Denied medical care because of religion, she now wants her parents prosecuted

This is 100% not true.

You are creating a straw man.

You are being just a ridiculous as someone that claims that the only reason poor people might want government subsidized housing is so they can go out and spend that money on crack cocaine instead.

We, as a society, believe that killing human beings is wrong.

We, as a society, agree that caving a child's skull in because you can't afford to care for it or because you don't want it is wrong.

We, as a society, agree that smothering a child to death who has been out of the womb for mere moments is wrong.

We, as a society, agree that killing a baby one week away from birth is wrong, barring exigent medical circumstances where birth or cesarean section pose a risk of death for the mother.

We, as a society, agree that killing a baby a few months away from birth is wrong, barring exigent medical circumstances where continuing in the pregnancy poses a significant risk of death for the mother or where a significant birth defect has been detected.

These are not Christian ideas. These are not conservative ideas. These are basic concepts pertaining to human morality.

I am an atheist. I am an engineer. I have citizenship in three countries so I am not some sort of nut in a bible town (currently in Chicago for university). I was raised by atheist parents. I have always lived in secular nations.

I believe that ceasing a pregnancy, for any reason, is killing a child.

After an egg is fertilized it is no longer the mother or the father. It has its own genetic code. It is its own unique organism. Left undisturbed it will continue on to become its own human being.

(Inb4 "but it requires active participation of the mother to give it nutrients to keep it alive, so it isn't going to do that undisturbed" A baby also needs you to bring it food and make sure its intestines don't get blocked an and it doesn't crawl into the mouth of a wolf. Doesn't mean the baby isn't alive and won't grow into a human with its own consciousness)

That being said, is doing something immoral always the wrong decision?

If somebody is pointing a gun at somebody you love, is the immoral act of killing that human being a wrong decision?

If you have the opportunity to kill a man responsible for the deaths of hundreds, at the cost of killing innocent human beings in the crossfire, is it the wrong decision?

If you believe the answer to these questions is an easy yes, then I posit that you are not as moral an actor as you perceive yourself to be.

If a known cartel member was in your apartment complex, or in your neighborhood, and the government killed your wife or one of your parents or one of your children while that person was being apprehended, would you feel the same way as you did when you imagined the collateral damage scenario a few moments ago?

The point is, just because you are ending a child's life, and the decision is immoral, does not mean it is necessarily the wrong decision.

If the child were to grow up in poverty, thus holding back the parent from achieving financial stability and independence, and that parent is not able to support more children when they would have originally had multiple children growing up in a nicer environment, is it wrong to end that first pregnancy?
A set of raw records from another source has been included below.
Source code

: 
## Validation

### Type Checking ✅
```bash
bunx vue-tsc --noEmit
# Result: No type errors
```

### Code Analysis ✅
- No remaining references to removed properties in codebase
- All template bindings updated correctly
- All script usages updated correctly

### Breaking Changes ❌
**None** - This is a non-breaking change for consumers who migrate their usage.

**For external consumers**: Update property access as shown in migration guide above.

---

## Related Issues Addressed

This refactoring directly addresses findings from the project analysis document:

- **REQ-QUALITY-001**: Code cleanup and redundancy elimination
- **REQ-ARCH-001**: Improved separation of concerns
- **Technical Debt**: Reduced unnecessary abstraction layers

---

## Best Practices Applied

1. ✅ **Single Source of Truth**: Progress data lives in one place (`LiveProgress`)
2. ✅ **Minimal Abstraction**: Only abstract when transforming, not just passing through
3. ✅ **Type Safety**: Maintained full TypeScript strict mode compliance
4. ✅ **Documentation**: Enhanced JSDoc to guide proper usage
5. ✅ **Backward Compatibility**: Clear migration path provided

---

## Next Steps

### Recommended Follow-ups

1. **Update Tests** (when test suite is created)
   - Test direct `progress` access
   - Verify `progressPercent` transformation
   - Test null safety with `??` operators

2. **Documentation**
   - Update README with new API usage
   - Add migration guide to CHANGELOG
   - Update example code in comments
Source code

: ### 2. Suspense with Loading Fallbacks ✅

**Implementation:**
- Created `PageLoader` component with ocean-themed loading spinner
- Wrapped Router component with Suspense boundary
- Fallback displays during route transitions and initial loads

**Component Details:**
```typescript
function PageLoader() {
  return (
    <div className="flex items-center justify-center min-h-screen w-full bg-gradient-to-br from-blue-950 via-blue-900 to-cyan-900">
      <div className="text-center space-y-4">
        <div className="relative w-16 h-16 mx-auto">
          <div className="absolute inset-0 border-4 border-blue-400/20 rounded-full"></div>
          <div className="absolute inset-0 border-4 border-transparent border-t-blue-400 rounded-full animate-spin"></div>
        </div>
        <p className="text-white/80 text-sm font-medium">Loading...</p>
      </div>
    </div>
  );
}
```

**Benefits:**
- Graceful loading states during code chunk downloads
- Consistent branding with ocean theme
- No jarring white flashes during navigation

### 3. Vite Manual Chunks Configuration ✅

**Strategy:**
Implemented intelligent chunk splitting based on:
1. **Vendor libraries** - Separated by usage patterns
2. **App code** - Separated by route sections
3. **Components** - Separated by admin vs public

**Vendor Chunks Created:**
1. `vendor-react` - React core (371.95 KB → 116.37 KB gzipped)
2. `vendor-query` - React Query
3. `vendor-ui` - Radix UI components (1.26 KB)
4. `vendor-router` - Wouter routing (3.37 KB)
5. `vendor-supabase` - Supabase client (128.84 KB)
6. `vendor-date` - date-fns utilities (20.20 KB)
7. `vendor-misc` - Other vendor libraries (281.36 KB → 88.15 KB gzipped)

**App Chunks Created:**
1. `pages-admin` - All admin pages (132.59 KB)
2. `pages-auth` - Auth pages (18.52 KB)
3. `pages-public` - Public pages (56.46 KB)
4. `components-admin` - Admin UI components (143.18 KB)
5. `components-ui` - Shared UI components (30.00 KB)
If the stress of having to raise a child in our current society is going to cause both parents to kill themselves, thus leaving the child homeless and parentless, is it the wrong decision to end the pregnancy?

The implications of creating consciousness are extremely morally complex.

The fact of the matter is that doing an immoral thing is not always the wrong decision, and not a single one of us is a perfectly moral actor. Because of this, it is not possible for us to have clear and defined laws regulating abortion. This, I believe, is the only reason one should be pro choice.

If we lived in a Utopian society where birth control, education, and wealth were not barriers in our lives, and the only reason unwanted pregnancies occurred was due to negligence or deception on the part of the mother or the father during sexual intercourse, then we could live in a society where all non medically necessary abortion is illegal. We do not live in such a society.

All of this being said, even though I am pro choice, I still believe that abortion is ending the life of a human being. I believe ending the life of a human being is immoral.

You cannot straw man my beliefs into attempting to shame women for having sex.

A productive discussion about reproductive rights and abortion CAN NOT OCCUR IF YOU REFUSE TO ACKNOWLEDGE THE LEGITIMACY OF THE OTHER SIDE'S PERSPECTIVE.

Refusing any moral implications of ending a human life and acting like it is nothing only further entrenches religious fundamentalists into their beliefs that you are an immoral actor.

You must acknowledge the reality of the situation at hand and then explain why that reality is still the correct one.

I am sick and tired of hearing these echo chamber opinions and broad generalizations bounce around on Reddit.